* Description of the task *
Format the listing below as a numbered list, starting at its first line and ending at the line containing "Read our cookies policy", both included. Leave out blank lines.

* Exercise input *

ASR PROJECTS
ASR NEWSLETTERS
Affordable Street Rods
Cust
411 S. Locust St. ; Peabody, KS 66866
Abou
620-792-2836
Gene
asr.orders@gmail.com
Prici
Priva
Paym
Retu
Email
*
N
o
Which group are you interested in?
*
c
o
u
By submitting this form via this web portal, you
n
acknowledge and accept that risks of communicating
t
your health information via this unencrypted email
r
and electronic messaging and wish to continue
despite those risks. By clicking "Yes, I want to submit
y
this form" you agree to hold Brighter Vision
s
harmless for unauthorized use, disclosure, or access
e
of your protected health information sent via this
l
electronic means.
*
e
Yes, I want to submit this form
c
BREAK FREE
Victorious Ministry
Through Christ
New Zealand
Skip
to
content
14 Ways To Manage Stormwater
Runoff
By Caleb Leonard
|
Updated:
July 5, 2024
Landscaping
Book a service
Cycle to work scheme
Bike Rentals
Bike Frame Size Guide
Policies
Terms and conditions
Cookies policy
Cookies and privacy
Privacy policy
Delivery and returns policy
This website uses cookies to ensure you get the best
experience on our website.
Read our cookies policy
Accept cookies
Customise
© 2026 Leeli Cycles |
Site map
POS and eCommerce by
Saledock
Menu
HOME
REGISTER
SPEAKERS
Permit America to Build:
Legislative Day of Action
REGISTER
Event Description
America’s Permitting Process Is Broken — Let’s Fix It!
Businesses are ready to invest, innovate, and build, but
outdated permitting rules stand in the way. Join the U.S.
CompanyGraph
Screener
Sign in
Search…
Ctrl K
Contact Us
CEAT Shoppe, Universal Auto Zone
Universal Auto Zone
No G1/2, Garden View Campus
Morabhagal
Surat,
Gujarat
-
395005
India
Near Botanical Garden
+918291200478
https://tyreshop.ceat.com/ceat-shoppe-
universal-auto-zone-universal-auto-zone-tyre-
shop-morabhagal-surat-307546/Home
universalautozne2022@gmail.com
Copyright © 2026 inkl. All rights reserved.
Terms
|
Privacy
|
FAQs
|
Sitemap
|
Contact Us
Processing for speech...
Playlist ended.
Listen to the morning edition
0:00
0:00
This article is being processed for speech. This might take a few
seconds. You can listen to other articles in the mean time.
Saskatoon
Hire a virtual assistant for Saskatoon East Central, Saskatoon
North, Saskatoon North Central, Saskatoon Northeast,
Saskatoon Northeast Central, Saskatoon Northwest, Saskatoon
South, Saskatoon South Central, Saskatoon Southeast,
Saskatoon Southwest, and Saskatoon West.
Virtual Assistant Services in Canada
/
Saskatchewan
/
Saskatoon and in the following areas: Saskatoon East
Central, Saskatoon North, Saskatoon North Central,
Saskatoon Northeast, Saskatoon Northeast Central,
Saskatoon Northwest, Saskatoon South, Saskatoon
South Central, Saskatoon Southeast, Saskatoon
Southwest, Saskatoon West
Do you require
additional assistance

* Output for this exercise *
1. ASR PROJECTS
2. ASR NEWSLETTERS
3. Affordable Street Rods
4. Cust
5. 411 S. Locust St. ; Peabody, KS 66866
6. Abou
7. 620-792-2836
8. Gene
9. asr.orders@gmail.com
10. Prici
11. Priva
12. Paym
13. Retu
14. Email
15. *
16. N
17. o
18. Which group are you interested in?
19. *
20. c
21. o
22. u
23. By submitting this form via this web portal, you
24. n
25. acknowledge and accept that risks of communicating
26. t
27. your health information via this unencrypted email
28. r
29. and electronic messaging and wish to continue
30. despite those risks. By clicking "Yes, I want to submit
31. y
32. this form" you agree to hold Brighter Vision
33. s
34. harmless for unauthorized use, disclosure, or access
35. e
36. of your protected health information sent via this
37. l
38. electronic means.
39. *
40. e
41. Yes, I want to submit this form
42. c
43. BREAK FREE
44. Victorious Ministry
45. Through Christ
46. New Zealand
47. Skip
48. to
49. content
50. 14 Ways To Manage Stormwater
51. Runoff
52. By Caleb Leonard
53. |
54. Updated:
55. July 5, 2024
56. Landscaping
57. Book a service
58. Cycle to work scheme
59. Bike Rentals
60. Bike Frame Size Guide
61. Policies
62. Terms and conditions
63. Cookies policy
64. Cookies and privacy
65. Privacy policy
66. Delivery and returns policy
67. This website uses cookies to ensure you get the best
68. experience on our website.
69. Read our cookies policy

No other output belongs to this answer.